I’ve posted an article on this grill before here, and for a spoiler, Weber is listing the Summit Charcoal grill at almost $1,700 on their website.
If you look at the general reaction to the price of the Weber Summit Charcoal Grill- other blog posts, forum boards- you’ll see that Weber is targeting newbies of smoking and grilling, NOT those who own a number of Weber grill products already and/or that have had a long standing passion for outdoor cooking.
If you’re still a Weber virgin, the Summit Charcoal Grill isn’t just eye candy. Take the people who bought a Big Green Egg in the past decade who never previously owned a Weber, let alone a grill. These guys are successful. And they hadn’t a single clue about smoking or grilling. Their first serious BBQ relationship was with a BGE. It was within their budget and they could cook in more than one style with it. These are the guys Weber is targeting.
It’s going to be hard to convince the seasoned folks (no pun intended) to buy a Weber Summit Charcoal, but not so the others, the younger blood- millennial professionals, “yuppies”- who want to get in on the current popularity of BBQ (shows on cooking and BBQ are feverish in 2017).
A product that’s versatile is what newcomers are looking for, so long it accomplishes what the Kamado grills have done: a unit that bakes, grills, smokes and so on.
The first time the AmazingRibs site reviewed this grill, it made it rather obvious that Weber put enough thought into it, especially on the design (and pricing). The grill’s height adjustable? Check. A port to control the digital temperature? Yessir. Insulated by air without maxing 400 pounds, let alone 300? Check. Able to cook long? Oh yes. Moveable. Sturdy. Typical weber stuff.
Weber didn’t really forget anything, except perhaps the fact the lid has no probes underneath it. Yes, the price is a bit over the top, especially another $600 will get you the table. But the competition is going to be following these price marks.

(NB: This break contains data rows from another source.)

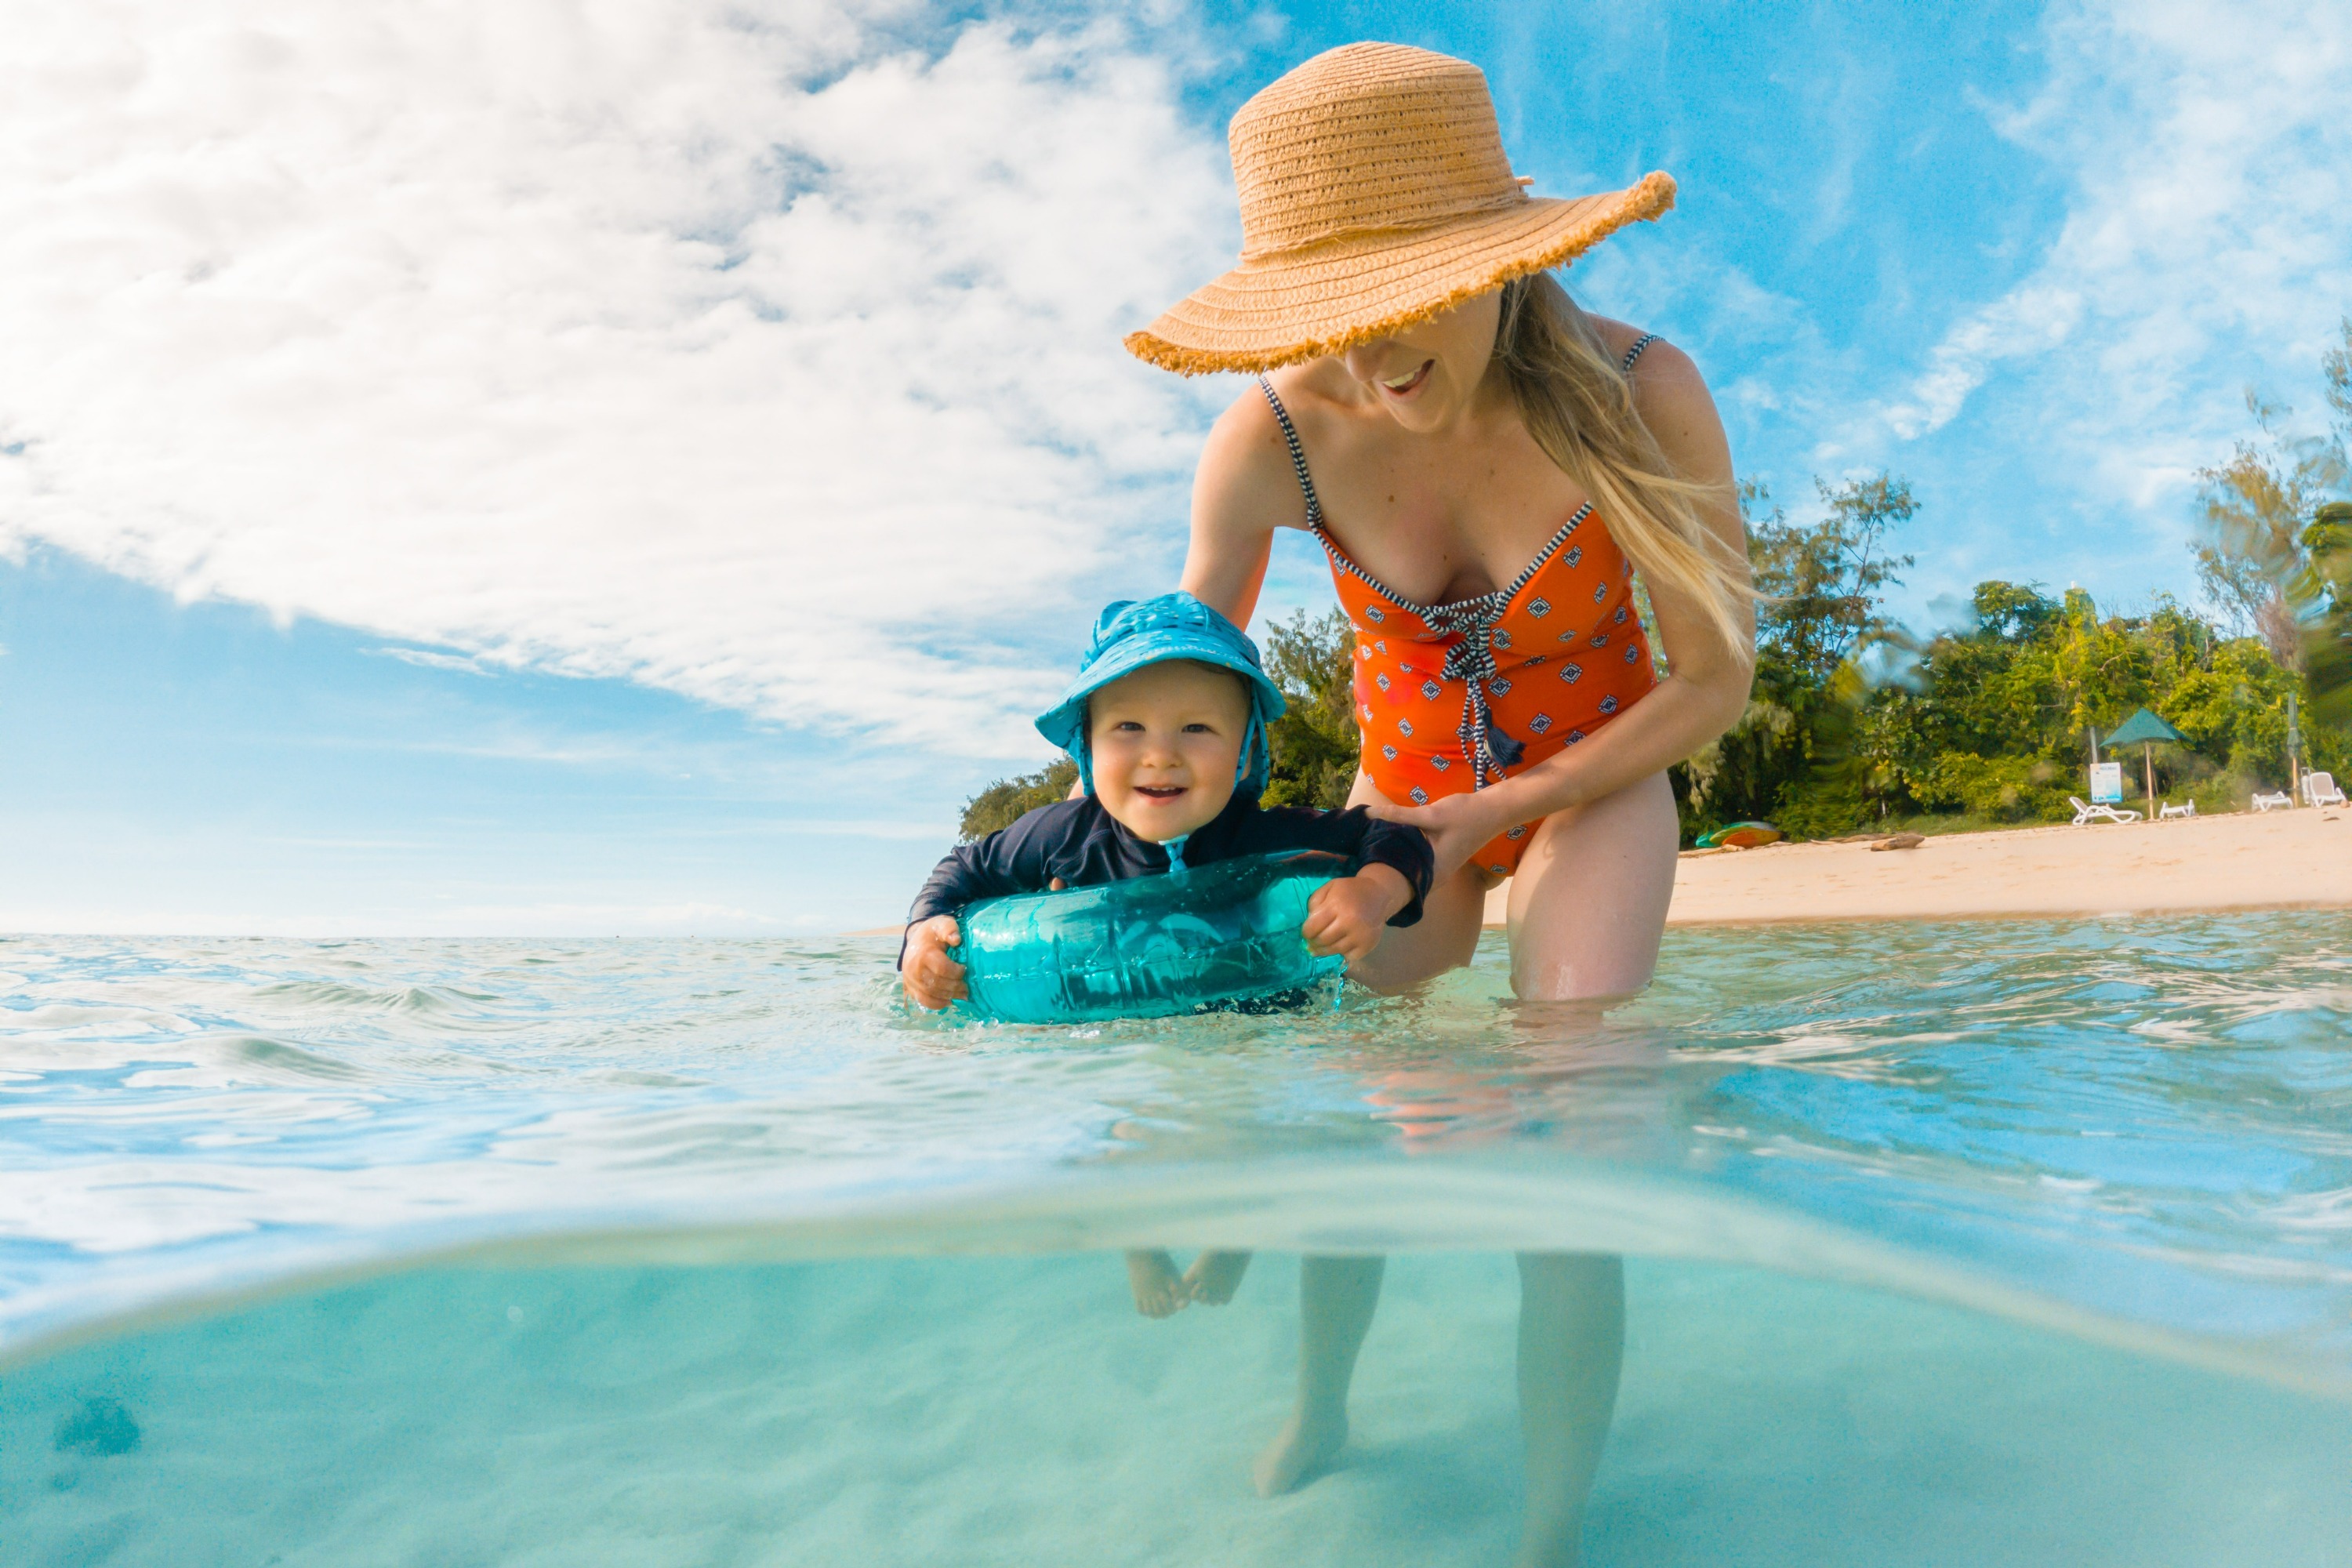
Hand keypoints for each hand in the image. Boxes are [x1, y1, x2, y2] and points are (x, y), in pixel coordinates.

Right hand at [901, 914, 966, 1009]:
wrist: (915, 939)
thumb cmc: (932, 933)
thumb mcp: (941, 923)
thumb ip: (949, 928)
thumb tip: (956, 940)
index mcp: (922, 953)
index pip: (942, 968)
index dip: (956, 972)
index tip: (965, 969)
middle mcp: (913, 969)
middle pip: (937, 984)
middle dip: (955, 987)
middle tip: (967, 987)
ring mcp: (910, 980)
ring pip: (931, 995)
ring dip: (949, 997)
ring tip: (962, 995)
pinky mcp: (910, 988)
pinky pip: (923, 1001)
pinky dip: (937, 1004)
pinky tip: (949, 1001)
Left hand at [1301, 865, 1410, 966]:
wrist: (1378, 894)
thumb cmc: (1350, 890)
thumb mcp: (1329, 887)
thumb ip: (1315, 903)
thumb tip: (1309, 925)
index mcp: (1336, 906)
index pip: (1312, 927)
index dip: (1306, 932)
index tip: (1306, 933)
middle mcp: (1349, 922)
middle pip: (1322, 940)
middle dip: (1314, 943)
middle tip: (1312, 942)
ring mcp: (1360, 935)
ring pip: (1334, 950)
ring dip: (1325, 950)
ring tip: (1322, 947)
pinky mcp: (1368, 944)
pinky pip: (1349, 956)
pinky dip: (1343, 953)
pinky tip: (1340, 945)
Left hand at [1364, 791, 1514, 881]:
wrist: (1492, 811)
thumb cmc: (1465, 814)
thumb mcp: (1430, 814)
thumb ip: (1399, 815)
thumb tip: (1369, 813)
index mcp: (1434, 871)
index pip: (1399, 877)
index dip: (1379, 869)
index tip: (1359, 861)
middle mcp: (1436, 876)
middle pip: (1403, 875)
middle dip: (1384, 864)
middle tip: (1360, 853)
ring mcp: (1440, 871)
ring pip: (1410, 868)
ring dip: (1395, 858)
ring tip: (1370, 847)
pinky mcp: (1441, 861)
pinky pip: (1418, 862)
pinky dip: (1407, 854)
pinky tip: (1393, 843)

If there’s a set of grills and/or smokers out on your patio already, there’s really no need for a Summit Charcoal grill. If this is your first time looking for a standalone outdoor cooker, it certainly has the features to quickly get you up to speed with cooking outdoors.
Fewer Reasons to Buy the Weber Summit Charcoal Over a Big Green Egg?
1.) Portability goes to the Summit Charcoal grill. No contest. It also doesn’t tip around as much. A BGE is heavier, and more likely to fall over (and crack). Now, if you’re planning to set up an outdoor kitchen, there’s no (current) way for a Summit Charcoal grill to fit into a built-in (the Big Green Egg can).
2.) Storage. It also has the advantage of having a drawer to store your thermometer, a lower shelf for accessories, a charcoal basket for storage, your heat diffuser has a spot to be kept in (made with metal unlike a ceramic diffuser that might crack from falling over). As you’re pulling hot parts out of the Weber after a cook, there’s a wire base on the bottom to set them on.
In the End, the Edge Goes to the Big Green Egg
Sorry, Weber lovers, but there’s also a huge, established community for BGE users. Even though the BGE is a smaller company, they’ve had kamados on the market way before Weber has.
So, if you ever wanted to flip it back on the market, you’d be able to quickly sell it and pocket a large portion of what you originally payed for it.
Cheaper. The Big Green Egg XL goes for around $1,200. $1,500 would have been a lot better starting price point (for the cart version of the Summit Charcoal). Less people are going to get their hands on the Weber, where as it could have taken over the market if it was 2-$300 less.
Accessories are plentiful.
Bailing out on the Price?
The 27″ Weber Kettle is probably the best your money can buy for a grill that will get the job done (dare I say it can replace that offset smoker of yours?). Sear steaks all day long without all the bells and whistles.